-- WHAT YOU HAVE TO DO --
Every line below between the line holding "bringing the good" and the line holding "This form is", inclusive, should be repeated exactly, and all other lines omitted.

-- TASK DATA --
======

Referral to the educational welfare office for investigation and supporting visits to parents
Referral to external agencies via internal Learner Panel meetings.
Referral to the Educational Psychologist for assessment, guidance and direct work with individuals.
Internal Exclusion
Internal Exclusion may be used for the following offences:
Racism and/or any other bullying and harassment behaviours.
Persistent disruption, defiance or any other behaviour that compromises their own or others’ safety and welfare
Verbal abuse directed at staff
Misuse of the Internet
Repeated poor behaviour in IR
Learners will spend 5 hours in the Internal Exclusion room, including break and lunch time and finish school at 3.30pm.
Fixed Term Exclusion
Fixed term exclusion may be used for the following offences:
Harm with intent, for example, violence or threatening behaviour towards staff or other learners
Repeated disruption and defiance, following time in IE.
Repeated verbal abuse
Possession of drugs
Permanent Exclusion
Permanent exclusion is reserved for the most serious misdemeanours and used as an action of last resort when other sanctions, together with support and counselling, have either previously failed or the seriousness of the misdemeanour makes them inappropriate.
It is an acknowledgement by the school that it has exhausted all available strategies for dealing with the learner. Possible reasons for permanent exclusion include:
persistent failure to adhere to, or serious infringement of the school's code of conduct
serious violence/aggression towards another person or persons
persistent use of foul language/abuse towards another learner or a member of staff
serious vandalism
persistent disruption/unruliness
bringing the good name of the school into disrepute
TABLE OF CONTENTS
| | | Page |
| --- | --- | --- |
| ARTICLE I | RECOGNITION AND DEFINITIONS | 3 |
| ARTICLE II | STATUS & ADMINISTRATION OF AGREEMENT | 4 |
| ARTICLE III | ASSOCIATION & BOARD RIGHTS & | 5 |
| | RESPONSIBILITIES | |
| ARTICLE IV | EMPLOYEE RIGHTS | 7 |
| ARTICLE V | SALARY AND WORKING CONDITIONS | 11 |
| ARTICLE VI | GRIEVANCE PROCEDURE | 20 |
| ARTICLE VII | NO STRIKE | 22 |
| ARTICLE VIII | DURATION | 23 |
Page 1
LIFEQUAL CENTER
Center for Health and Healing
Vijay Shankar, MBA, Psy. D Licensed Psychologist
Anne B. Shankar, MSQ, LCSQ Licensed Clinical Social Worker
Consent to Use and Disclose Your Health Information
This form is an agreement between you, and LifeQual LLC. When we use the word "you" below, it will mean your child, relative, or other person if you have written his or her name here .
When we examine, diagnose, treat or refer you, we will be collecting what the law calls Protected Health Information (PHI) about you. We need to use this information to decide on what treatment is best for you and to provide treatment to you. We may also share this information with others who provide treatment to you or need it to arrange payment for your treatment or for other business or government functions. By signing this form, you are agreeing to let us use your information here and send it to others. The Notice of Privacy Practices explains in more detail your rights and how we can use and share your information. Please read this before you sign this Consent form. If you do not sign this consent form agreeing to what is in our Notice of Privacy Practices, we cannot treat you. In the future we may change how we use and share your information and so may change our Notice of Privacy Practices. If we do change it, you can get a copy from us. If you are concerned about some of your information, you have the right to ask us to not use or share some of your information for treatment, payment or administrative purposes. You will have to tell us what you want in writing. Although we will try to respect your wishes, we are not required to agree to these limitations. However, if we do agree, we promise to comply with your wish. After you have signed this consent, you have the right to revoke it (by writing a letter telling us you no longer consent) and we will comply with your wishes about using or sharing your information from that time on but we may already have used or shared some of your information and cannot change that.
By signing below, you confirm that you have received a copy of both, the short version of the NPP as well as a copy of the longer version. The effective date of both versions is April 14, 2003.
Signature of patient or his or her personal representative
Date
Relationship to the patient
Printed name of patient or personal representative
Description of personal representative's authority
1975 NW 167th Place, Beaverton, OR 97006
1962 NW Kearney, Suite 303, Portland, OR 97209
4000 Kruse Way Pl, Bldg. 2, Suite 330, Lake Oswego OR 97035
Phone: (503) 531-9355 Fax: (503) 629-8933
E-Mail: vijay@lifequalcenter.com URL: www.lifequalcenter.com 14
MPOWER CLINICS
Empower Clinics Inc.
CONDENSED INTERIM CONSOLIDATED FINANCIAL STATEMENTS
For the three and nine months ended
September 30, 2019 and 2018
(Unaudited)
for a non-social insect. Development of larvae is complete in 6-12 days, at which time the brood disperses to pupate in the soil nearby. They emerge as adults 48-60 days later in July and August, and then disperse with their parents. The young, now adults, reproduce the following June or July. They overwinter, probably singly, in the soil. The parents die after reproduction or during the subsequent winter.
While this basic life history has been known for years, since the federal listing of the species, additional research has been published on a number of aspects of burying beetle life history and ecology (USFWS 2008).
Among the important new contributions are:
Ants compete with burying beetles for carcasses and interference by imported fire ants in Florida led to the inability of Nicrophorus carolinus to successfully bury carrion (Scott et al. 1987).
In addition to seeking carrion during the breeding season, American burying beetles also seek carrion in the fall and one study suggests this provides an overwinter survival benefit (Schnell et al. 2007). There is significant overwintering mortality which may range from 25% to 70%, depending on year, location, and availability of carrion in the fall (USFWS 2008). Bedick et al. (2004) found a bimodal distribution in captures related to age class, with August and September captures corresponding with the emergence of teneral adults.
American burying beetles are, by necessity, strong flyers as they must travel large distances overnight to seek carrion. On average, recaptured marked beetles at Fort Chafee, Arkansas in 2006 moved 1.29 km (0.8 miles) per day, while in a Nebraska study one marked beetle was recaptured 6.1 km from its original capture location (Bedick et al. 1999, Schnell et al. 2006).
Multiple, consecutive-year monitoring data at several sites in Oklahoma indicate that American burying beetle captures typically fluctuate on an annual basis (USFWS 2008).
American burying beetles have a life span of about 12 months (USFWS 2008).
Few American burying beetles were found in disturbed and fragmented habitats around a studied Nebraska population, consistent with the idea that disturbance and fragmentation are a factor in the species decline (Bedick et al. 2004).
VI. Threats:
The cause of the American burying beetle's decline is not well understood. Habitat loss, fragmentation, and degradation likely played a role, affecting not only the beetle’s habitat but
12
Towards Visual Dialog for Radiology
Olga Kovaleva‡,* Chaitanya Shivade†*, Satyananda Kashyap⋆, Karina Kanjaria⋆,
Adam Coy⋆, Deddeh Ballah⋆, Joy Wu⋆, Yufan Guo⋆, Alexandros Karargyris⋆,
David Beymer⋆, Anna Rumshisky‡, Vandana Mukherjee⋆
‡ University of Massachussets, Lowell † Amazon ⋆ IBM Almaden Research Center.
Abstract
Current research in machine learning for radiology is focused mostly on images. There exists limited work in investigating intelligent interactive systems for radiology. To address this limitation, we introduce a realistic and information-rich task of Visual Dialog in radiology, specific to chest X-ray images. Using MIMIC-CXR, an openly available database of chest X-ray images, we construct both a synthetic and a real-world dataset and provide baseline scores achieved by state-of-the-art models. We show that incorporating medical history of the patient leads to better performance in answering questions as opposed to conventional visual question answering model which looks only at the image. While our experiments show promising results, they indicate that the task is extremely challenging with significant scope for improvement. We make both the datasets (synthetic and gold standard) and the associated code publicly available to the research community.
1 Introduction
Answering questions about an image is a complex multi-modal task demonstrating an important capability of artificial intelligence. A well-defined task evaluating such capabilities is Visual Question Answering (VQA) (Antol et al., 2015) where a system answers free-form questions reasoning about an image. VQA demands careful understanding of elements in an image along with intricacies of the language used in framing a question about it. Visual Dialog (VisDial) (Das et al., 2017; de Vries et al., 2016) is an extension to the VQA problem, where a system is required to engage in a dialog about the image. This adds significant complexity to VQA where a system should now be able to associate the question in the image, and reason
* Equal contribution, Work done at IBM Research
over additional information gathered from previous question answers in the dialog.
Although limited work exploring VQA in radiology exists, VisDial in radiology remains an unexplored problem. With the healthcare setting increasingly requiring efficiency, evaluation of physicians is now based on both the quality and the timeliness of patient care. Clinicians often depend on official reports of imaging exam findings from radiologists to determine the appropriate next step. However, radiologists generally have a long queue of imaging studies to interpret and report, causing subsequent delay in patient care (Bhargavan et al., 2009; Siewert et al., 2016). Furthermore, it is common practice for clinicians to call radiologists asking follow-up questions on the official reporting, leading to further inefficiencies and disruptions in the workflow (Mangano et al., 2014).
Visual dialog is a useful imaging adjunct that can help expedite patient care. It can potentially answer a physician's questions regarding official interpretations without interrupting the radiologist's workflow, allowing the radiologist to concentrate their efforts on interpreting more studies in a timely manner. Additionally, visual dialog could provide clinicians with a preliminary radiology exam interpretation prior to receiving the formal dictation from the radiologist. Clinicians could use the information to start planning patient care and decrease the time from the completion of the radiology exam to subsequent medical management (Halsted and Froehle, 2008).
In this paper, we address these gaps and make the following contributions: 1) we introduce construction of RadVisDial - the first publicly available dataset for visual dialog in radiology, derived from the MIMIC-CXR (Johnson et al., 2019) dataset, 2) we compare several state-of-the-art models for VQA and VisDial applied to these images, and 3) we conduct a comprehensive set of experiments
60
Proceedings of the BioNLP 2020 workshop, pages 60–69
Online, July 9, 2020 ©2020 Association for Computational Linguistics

======

-- ANSWER --
bringing the good name of the school into disrepute
TABLE OF CONTENTS
| | | Page |
| --- | --- | --- |
| ARTICLE I | RECOGNITION AND DEFINITIONS | 3 |
| ARTICLE II | STATUS & ADMINISTRATION OF AGREEMENT | 4 |
| ARTICLE III | ASSOCIATION & BOARD RIGHTS & | 5 |
| | RESPONSIBILITIES | |
| ARTICLE IV | EMPLOYEE RIGHTS | 7 |
| ARTICLE V | SALARY AND WORKING CONDITIONS | 11 |
| ARTICLE VI | GRIEVANCE PROCEDURE | 20 |
| ARTICLE VII | NO STRIKE | 22 |
| ARTICLE VIII | DURATION | 23 |
Page 1
LIFEQUAL CENTER
Center for Health and Healing
Vijay Shankar, MBA, Psy. D Licensed Psychologist
Anne B. Shankar, MSQ, LCSQ Licensed Clinical Social Worker
Consent to Use and Disclose Your Health Information
This form is an agreement between you, and LifeQual LLC. When we use the word "you" below, it will mean your child, relative, or other person if you have written his or her name here .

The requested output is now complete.